The Public School Funding Problem

The Public School Funding Problem

Montana's public education system has a problem: increased school funding has not translated into better outcomes for students.

Montana’s public education system has a problem: increased school funding has not translated into better outcomes for students. Reading and math scores have declined for the last decade while school funding is up 36%, slightly outpacing inflation. Public school enrollment has stayed mostly flat, meaning schools have more resources per student than ever before.

What’s going on here? I see three main issues. First, our public school funding system lacks clear accountability mechanisms. Second, we have an extremely complex school-centered funding model that isn’t responsive to students and families. Third, we worsen disparities by assigning kids to their local school based solely on their residential address.

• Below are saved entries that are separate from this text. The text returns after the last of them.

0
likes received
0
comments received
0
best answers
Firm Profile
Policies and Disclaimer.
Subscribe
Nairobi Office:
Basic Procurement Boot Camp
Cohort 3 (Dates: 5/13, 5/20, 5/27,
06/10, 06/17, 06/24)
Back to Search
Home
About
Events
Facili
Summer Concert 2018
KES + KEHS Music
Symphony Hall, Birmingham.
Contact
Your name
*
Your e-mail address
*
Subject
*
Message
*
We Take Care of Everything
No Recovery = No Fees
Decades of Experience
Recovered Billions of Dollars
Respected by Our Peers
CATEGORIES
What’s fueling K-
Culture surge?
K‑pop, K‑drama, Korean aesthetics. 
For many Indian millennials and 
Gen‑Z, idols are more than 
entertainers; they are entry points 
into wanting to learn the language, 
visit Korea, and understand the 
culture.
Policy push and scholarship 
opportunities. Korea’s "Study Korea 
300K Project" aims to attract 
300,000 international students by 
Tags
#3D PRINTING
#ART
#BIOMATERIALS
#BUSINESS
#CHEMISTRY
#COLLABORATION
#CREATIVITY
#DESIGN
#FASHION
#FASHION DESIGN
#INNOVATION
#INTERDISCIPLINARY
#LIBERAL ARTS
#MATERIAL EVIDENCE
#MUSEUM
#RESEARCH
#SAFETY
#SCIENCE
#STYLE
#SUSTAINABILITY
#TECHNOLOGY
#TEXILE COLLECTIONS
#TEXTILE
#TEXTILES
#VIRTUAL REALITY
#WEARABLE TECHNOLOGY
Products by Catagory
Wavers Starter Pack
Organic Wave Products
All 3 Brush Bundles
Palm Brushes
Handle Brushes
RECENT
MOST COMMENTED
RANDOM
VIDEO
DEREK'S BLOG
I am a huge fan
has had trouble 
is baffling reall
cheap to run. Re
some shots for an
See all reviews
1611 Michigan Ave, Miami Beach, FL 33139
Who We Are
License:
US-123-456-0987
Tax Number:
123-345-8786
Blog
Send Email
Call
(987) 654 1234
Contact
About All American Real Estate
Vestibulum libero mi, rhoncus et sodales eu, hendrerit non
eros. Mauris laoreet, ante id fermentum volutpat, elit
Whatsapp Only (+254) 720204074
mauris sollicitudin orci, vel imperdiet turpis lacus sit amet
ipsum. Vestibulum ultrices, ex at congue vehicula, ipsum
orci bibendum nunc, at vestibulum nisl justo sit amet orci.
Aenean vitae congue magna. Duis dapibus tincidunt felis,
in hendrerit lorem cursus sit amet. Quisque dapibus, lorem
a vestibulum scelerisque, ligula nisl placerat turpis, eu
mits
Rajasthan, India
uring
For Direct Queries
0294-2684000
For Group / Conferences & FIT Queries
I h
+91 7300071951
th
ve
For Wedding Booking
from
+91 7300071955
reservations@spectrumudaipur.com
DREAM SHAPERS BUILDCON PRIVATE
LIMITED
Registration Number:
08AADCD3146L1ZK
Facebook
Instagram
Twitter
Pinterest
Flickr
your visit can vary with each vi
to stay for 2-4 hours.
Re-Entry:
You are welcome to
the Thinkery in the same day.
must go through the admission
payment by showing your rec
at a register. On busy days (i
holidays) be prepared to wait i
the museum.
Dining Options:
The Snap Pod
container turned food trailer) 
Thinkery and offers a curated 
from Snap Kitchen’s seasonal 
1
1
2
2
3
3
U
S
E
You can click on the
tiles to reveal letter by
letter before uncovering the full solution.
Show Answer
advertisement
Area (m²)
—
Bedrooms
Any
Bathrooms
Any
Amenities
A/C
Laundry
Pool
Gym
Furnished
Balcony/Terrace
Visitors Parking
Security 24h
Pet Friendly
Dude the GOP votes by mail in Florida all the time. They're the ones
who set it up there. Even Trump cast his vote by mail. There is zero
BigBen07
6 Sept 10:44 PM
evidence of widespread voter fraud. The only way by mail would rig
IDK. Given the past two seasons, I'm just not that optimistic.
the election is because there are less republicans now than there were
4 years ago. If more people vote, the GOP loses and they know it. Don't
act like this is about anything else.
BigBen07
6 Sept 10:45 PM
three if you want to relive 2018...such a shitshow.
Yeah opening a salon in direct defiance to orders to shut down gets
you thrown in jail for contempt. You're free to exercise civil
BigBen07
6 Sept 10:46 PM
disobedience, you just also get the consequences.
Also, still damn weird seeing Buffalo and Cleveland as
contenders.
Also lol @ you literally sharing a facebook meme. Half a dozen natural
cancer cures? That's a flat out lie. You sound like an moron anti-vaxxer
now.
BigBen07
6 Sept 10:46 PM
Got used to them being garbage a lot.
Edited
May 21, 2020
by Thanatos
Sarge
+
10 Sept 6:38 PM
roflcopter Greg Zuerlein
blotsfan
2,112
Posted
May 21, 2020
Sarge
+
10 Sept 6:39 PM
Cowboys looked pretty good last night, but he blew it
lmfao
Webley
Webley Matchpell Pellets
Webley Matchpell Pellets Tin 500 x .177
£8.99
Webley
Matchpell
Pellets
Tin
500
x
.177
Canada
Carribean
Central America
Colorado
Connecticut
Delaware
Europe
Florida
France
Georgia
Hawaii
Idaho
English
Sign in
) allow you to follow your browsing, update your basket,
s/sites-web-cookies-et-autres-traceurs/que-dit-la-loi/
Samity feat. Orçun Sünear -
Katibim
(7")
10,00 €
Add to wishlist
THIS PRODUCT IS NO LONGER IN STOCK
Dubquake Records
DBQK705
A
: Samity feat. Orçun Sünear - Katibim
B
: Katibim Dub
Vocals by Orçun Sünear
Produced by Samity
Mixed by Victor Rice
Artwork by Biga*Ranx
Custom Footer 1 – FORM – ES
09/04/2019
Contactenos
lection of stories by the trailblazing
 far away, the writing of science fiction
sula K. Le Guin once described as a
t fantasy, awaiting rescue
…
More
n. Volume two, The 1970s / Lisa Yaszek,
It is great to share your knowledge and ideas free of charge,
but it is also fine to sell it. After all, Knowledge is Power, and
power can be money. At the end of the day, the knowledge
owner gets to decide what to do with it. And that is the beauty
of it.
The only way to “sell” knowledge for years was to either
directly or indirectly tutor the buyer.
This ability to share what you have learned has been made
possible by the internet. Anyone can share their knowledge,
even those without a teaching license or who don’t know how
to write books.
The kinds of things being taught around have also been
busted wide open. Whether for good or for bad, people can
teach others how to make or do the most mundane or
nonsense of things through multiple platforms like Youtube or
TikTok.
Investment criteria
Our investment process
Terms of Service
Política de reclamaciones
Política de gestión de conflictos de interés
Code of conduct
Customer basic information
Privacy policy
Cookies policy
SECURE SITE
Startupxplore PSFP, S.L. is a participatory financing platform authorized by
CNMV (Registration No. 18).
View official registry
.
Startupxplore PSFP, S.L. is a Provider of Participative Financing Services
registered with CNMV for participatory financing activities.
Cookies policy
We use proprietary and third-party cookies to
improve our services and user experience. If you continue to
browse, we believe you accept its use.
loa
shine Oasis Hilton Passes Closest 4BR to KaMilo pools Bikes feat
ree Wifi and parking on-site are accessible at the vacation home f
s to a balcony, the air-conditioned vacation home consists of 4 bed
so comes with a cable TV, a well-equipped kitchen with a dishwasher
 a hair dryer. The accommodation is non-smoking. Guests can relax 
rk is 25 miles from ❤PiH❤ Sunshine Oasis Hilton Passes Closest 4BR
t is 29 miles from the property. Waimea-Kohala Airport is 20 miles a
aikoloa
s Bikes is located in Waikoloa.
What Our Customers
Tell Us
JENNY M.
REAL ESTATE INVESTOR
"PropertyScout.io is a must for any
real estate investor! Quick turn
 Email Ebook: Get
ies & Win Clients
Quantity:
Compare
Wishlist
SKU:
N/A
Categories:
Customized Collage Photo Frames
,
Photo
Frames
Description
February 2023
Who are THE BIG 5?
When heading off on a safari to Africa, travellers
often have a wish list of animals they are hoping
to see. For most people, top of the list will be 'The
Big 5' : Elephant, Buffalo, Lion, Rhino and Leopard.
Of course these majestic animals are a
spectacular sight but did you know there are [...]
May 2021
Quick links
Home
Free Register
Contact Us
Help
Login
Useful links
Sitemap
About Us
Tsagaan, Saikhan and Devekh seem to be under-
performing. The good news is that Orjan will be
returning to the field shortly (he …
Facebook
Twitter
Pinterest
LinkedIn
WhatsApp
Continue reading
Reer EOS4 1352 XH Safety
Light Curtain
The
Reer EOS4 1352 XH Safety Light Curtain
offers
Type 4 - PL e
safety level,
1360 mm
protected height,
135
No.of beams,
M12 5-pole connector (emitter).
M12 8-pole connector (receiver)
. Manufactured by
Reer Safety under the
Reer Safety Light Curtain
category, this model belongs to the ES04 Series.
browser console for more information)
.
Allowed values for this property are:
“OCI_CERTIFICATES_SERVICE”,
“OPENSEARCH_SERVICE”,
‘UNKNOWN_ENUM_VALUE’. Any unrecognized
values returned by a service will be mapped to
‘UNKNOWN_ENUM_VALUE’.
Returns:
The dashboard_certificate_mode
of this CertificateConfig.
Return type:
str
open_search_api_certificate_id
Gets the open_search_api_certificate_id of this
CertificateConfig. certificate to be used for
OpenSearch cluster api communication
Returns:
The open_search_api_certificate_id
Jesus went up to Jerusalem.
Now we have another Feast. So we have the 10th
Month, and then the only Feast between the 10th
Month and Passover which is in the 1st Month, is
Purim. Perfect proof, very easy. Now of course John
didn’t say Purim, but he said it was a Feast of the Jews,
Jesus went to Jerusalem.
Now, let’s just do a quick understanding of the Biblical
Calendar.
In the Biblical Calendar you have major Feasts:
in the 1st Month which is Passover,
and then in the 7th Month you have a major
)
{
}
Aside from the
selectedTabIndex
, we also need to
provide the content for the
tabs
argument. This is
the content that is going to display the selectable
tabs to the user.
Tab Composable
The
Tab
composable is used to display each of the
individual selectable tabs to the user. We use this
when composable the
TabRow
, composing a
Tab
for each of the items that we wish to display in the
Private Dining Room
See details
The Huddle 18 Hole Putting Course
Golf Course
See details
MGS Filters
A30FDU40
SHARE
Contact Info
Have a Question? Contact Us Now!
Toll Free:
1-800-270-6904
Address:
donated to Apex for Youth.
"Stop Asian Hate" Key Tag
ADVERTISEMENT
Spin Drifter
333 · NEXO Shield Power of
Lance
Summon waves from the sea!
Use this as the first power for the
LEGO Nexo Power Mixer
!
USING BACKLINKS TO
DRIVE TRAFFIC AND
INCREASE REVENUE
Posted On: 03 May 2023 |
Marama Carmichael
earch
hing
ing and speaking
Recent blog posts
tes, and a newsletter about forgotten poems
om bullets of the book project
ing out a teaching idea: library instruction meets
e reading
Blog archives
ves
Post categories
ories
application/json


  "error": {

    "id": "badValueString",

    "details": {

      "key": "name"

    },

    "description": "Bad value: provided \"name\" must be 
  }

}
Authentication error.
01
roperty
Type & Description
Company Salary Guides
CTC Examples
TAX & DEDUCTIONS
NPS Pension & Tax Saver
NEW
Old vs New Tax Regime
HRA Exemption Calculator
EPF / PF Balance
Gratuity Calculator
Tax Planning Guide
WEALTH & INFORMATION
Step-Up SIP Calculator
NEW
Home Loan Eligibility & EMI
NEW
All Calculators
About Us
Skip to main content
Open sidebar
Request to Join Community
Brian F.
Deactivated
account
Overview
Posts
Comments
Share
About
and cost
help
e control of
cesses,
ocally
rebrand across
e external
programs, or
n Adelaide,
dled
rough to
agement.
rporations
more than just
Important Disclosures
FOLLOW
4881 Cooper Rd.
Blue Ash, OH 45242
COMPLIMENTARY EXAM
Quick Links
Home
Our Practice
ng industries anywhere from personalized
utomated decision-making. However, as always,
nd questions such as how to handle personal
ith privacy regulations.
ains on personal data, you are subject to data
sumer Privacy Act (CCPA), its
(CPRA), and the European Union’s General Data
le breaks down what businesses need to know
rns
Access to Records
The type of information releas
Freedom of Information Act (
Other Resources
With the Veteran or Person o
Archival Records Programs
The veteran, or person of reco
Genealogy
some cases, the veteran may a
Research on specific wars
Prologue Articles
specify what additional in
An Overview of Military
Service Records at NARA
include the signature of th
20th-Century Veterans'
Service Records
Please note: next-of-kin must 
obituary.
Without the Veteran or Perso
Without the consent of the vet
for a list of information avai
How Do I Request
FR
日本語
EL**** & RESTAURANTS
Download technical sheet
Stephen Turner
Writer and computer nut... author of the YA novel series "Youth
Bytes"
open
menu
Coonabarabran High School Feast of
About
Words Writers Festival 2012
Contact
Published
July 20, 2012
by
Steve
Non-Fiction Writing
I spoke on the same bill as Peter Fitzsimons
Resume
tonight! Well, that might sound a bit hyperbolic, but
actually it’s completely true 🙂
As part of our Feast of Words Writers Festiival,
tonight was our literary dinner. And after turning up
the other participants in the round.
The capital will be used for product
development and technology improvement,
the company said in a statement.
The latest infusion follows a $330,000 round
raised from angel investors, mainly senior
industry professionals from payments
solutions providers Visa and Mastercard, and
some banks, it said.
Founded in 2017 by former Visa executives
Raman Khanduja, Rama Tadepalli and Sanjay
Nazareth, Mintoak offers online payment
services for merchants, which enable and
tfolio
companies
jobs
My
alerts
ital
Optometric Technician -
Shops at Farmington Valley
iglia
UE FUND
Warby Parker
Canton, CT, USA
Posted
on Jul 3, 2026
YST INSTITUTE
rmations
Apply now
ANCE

In regard to accountability, let’s follow where the money injected into the school system has been going. From 2017 to 2023, the share of funding spent on facilities increased by a whopping 58.9% and administration increased 4.7%, while the share being spent on instruction actually decreased by 6.1% and student services declined by 9.1%. Schools are directing less of their total funding towards high quality instruction in the classroom and more towards serving administration and overhead. Teachers, especially our starting teachers, are not receiving funding priority.

It’s clear that public schools need additional incentives to prioritize investing in high quality instruction to improve student outcomes. We should pass and expand the use of performance-reward funding models like this legislative session’s STARS Act, which rewards schools for raising starting teacher pay and otherwise investing in quality instruction. Under the STARS model, if schools don’t deliver results, they don’t get the additional funding. This is a much better funding design than the status quo of simply handing over additional funding to schools while nothing changes.

Next, the complexity of our school funding system needs addressed. Funding complexity is currently driven by two dynamics: Montana’s Constitution, which mandates that public schools be funded “equitably“, coupled with the fact that public schools are funded significantly by local property taxes levied by the local district. These two dynamics require extremely complicated and imperfect formulas to maintain funding equalization as students move between schools or as property values in school districts fluctuate.

School funding complexity reduces transparency for the taxpayer and is also a huge impediment to allowing funding to follow students as families exercise choice seeking schools to better accommodate their needs. As one recent columnist pointed out, this dynamic has been especially painful for families in Big Sky whose taxes fund the Ennis School district, a school their students don’t even use. When a school district faces property tax hikes if a student moves to another school, it pits communities against each other instead of focusing on supporting students.

We need to move away from this complex school-centered funding model to a statewide student-centered funding model for public schools. This would enable money to freely and simply follow students between schools and also make constitutionally mandated equalization easier. This legislative session, HB 156 and HB 483 take positive steps towards this solution by substituting local district property tax levies for county and statewide levies respectively, but we should go farther.

Ultimately, we should aim for ending address discrimination, the policy of assigning children to schools based on where their family lives, which widens economic disparities and even criminalizes parents who falsify their address to get their kids into a good public school.

Instead, Montana should embrace a system of true statewide open enrollment supported by a student-centered funding model, where funding is tied to the student and follows them to whatever public school they choose, while schools must compete for students as they would in any free market.